Sending children back to school after a divorce
After a divorce has reached its legal conclusion, many spouses think that the hard part is over. For some, this may be true. But for many families, adjusting to life after a split can be much more difficult and stressful than the divorce itself. This is especially true for children, who will now find themselves dividing their time between two households and two new and separate families.
So when children go back to school after their parents have split, it is foreseeable that they may have difficulty focusing on schoolwork, explaining their new situation to friends, and readjusting to their familiar school life at a time when their home life is turned upside-down. But there are several things that parents can do to ease this transition.
First, parents should consider meeting with the school principal, their children’s teachers, school counselors, and any other relevant staff. Explain the new family situation and express any concerns you have or potential issues that may arise. It may be a good idea to hold these meetings on a fairly regular basis for the first few months of the school year. In the alternative, many schools have support programs for children of divorce. It may benefit your child to participate.

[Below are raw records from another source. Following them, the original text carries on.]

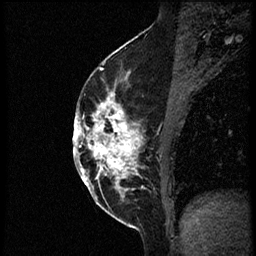
Breast MRI (dynamic contrast-enhanced), one sagittal slice; position 31 of 56 along the scan axis; dynamic contrast-enhanced study with each time point stored as its own series, time point 2 of 3 at this slice position (early post-contrast, ordered by acquisition time); 1.5 T; TE 4.2 ms, TR 21.3 ms; 2 mm slice thickness; 256 × 256 image matrix. Patient: female, 41 years. Case-level facts recorded for this patient, not image findings: setting: breast cancer imaged before/during neoadjuvant chemotherapy; receptor status: HER2-positive.
Annotated regions visible in this slice (semi-automatically segmented with operator editing):
- analysis volume of interest (the breast-tissue region the enhancement analysis was run in; not a lesion): bounding box [x1, y1, x2, y2] px = [86, 73, 177, 205]
- tumour enhancement mask (voxels above the 100 % enhancement threshold inside the analysis volume of interest): [86, 73, 144, 196]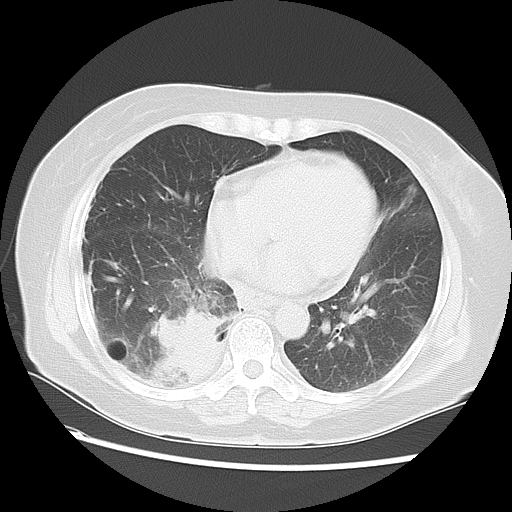
Chest CT, one axial slice. Position 25 of 57 along the scan axis. Reconstruction kernel LUNG. Lung window (W 1500 / L -600 HU). 5 mm slice thickness. 512 × 512 image matrix, field of view 350 × 350 mm. Patient: female, 69 years. Case-level facts recorded for this patient, not image findings: clinical TNM (as recorded): T2 N1 M1a.
Outlined on this slice (rectangle marked by the reading radiologist):
- lung tumour (recorded histology: adenocarcinoma): bounding box (x1, y1, x2, y2) in pixels: (147, 296, 237, 386)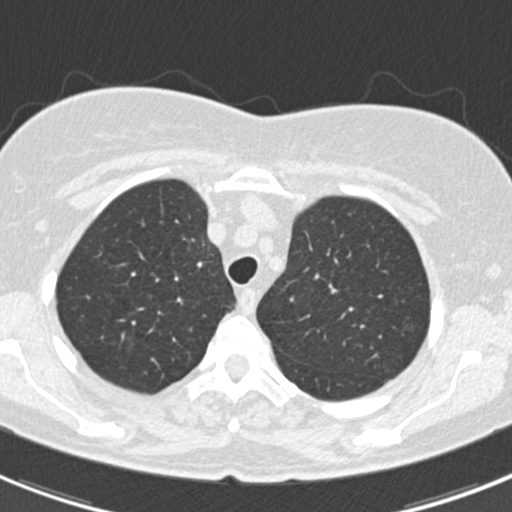
Axial slice from a low-dose chest CT screening exam; first (baseline) screen; lung window (W 1500 / L -600 HU); slice 44 of 184 in the series. Female, age 60 years at enrolment.
Lesion marked by an expert reader, bounding box (x1, y1, x2, y2) in pixels: (384, 306, 424, 342). The screening reader recorded 3 non-calcified nodules or masses ≥4 mm on this exam (lingula, left lower lobe, lingula); which of them this box marks is not recorded. Official screen result: positive, change unspecified: nodule(s) >= 4 mm or enlarging nodule(s), mass(es), or other non-specific abnormalities suspicious for lung cancer. Participant outcome: lung cancer diagnosed 886 days after this screen (after the third annual screen) — non-small cell carcinoma, left upper lobe, poorly differentiated (G3), stage IB (AJCC 6th edition), 7 mm at pathology.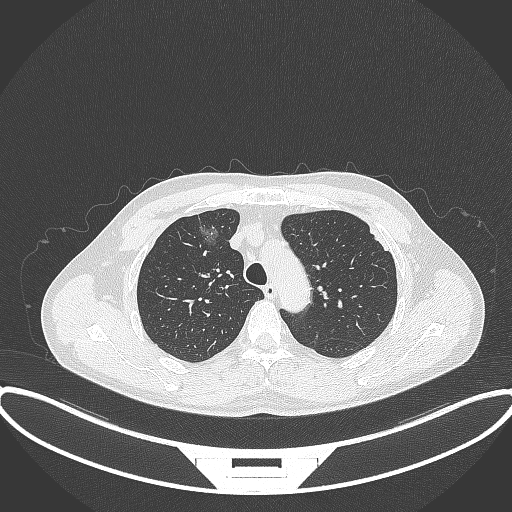
Chest CT, one axial slice; slice 276 of 395 in the series (ordered by position); reconstruction kernel B70f; 120 kVp; lung window (W 1500 / L -600 HU); 1 mm slice thickness; 512 × 512 image matrix, field of view 424 × 424 mm. Male patient, age 60 years. From the clinical record (not read from this slice): clinical TNM (as recorded): T1c N0 M0.
Outlined on this slice (rectangle marked by the reading radiologist):
- lung tumour (recorded histology: adenocarcinoma): bounding box [x1, y1, x2, y2] px = [196, 216, 226, 255]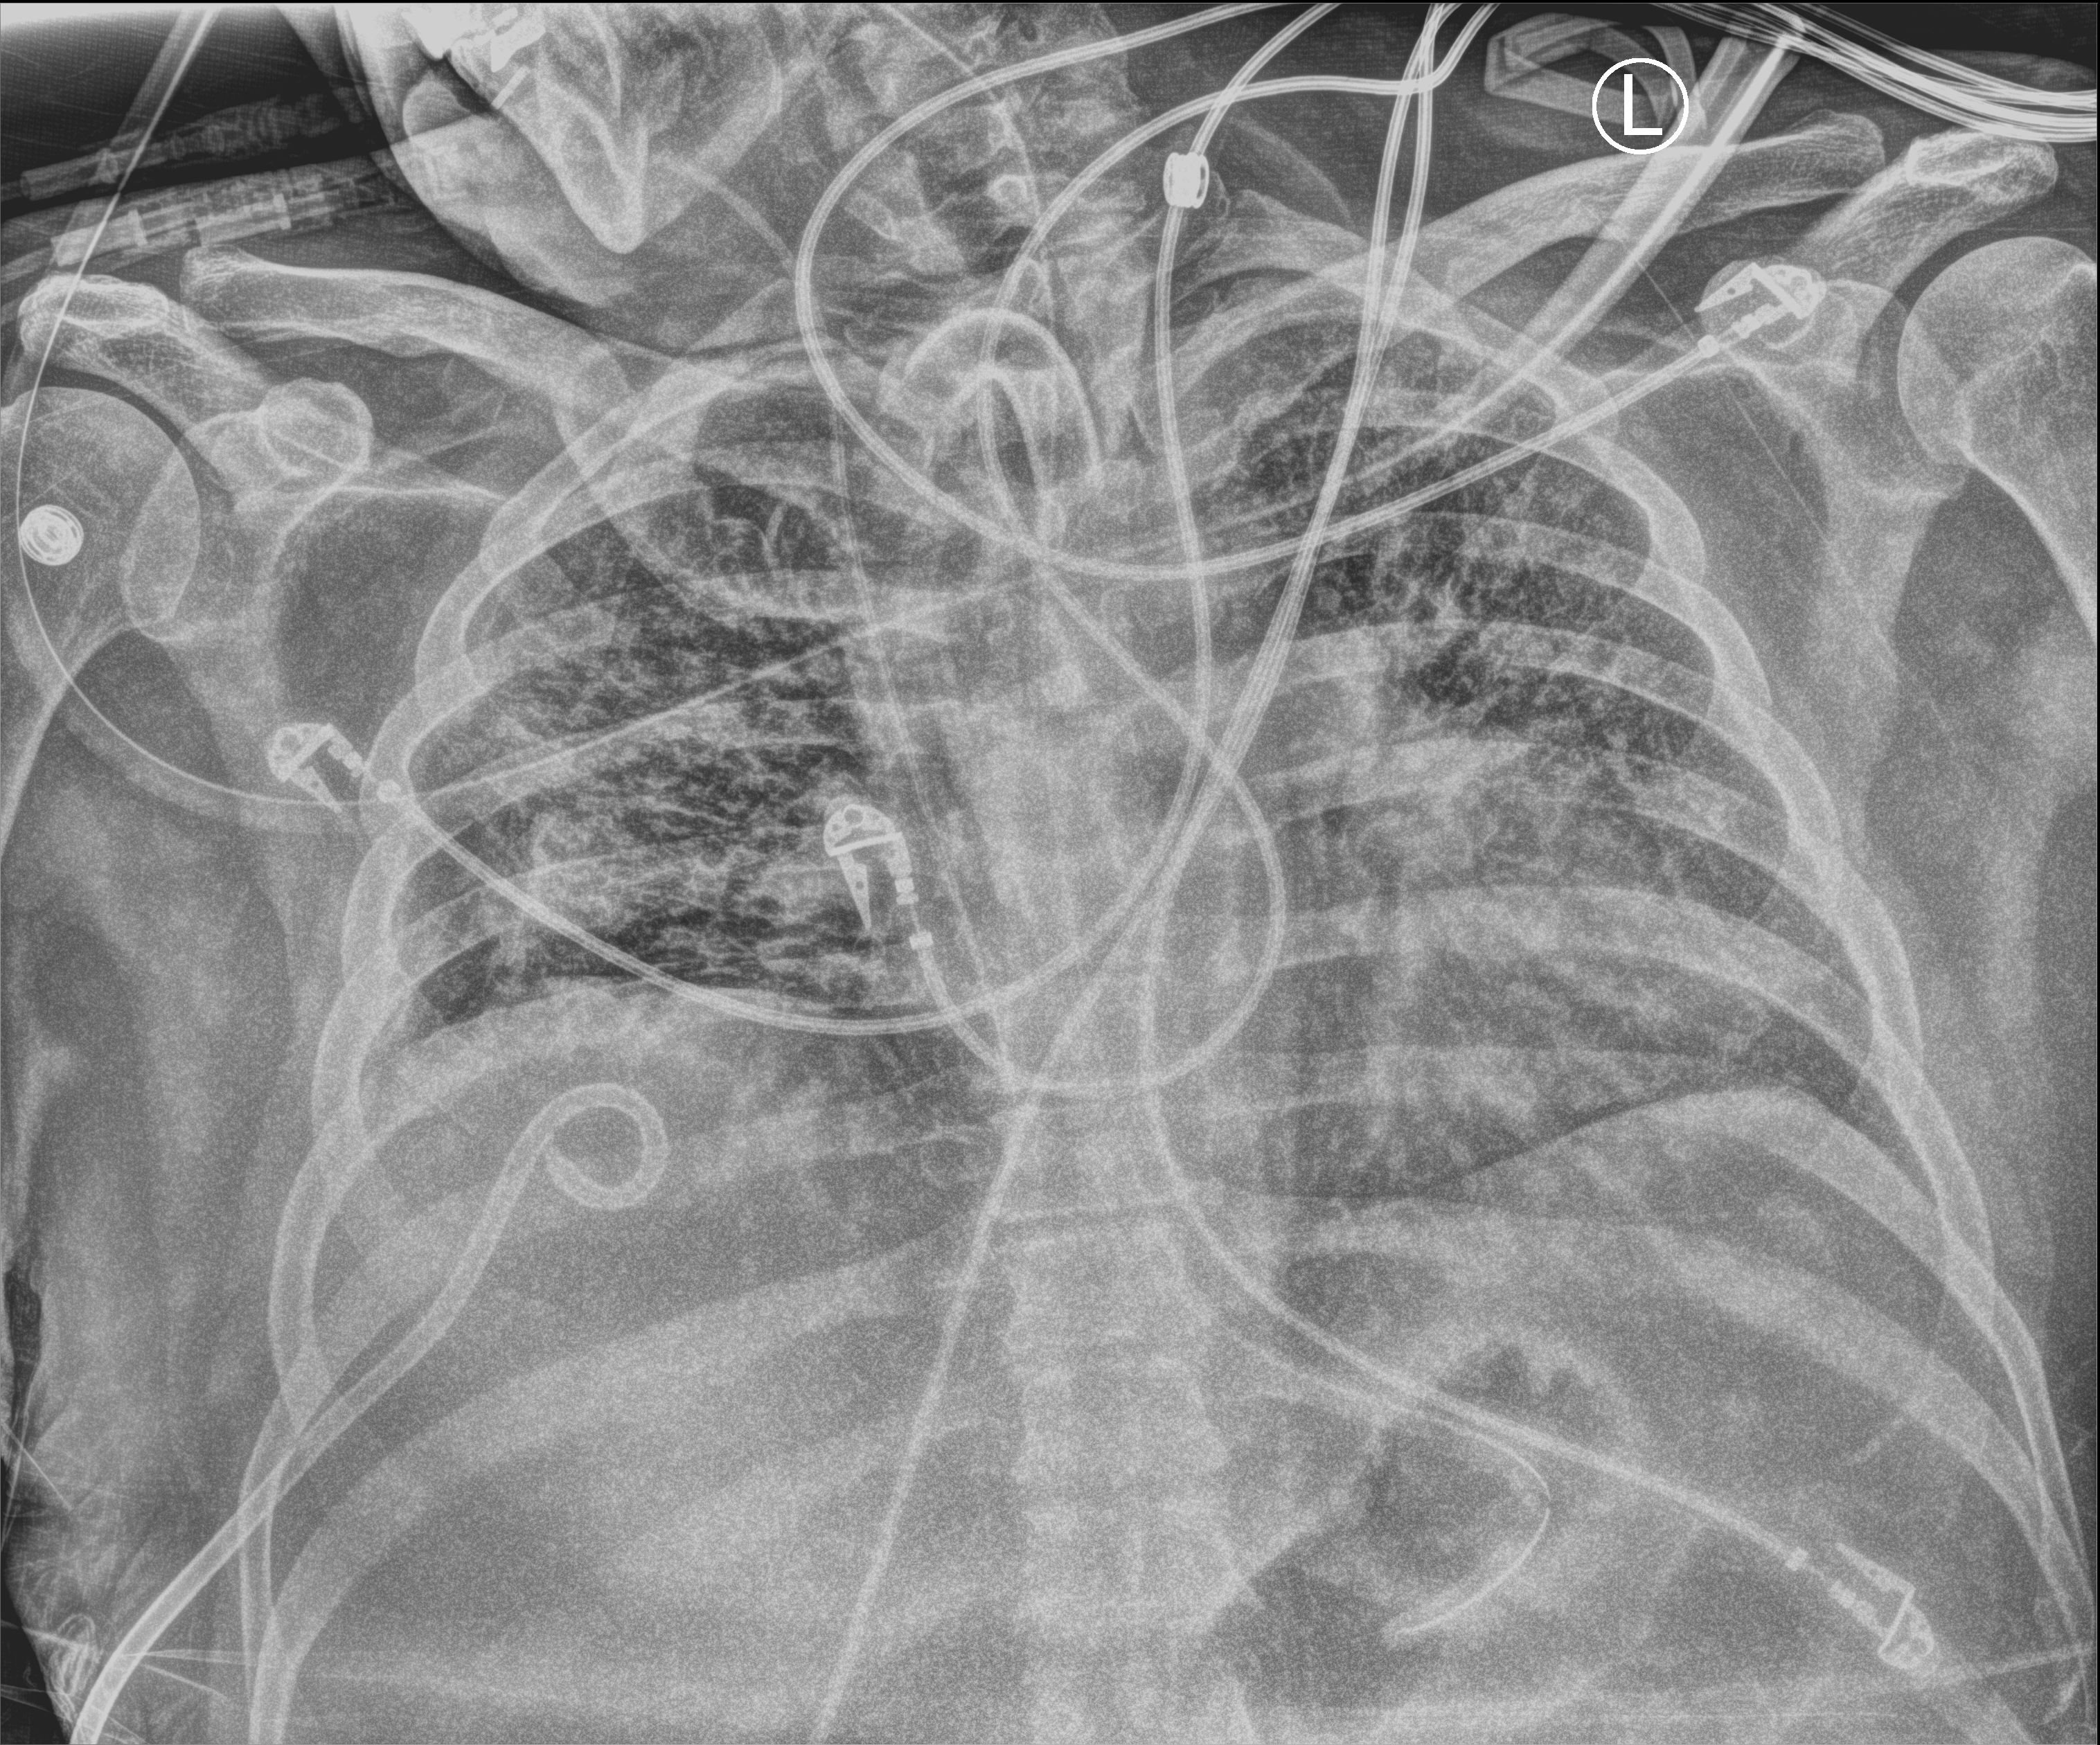
Portable chest radiograph; anteroposterior (AP) projection. Patient hospitalised with COVID-19; male, aged 18–59 years.
From the hospital-stay record, not from the radiograph (when in the stay this image was taken is not recorded):
- hypertension (admission record): yes
- mechanically ventilated during this hospital stay: yes
- admitted to intensive care during this hospital stay: yes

Second, ensure that all of the logistical details are worked out with your former spouse. Your children should know when and where they are going at all times, and try to keep it simple to avoid confusing everyone involved. It may help to develop a system of communication with your ex-spouse to stay abreast of homework assignments, school announcements, and other issues. A notebook that travels with your child is a good tool.
Third, keep an open line of communication with your child, but don’t push them to talk to you if they are not ready. However, continue to let them know that you are there for them whenever they need your support.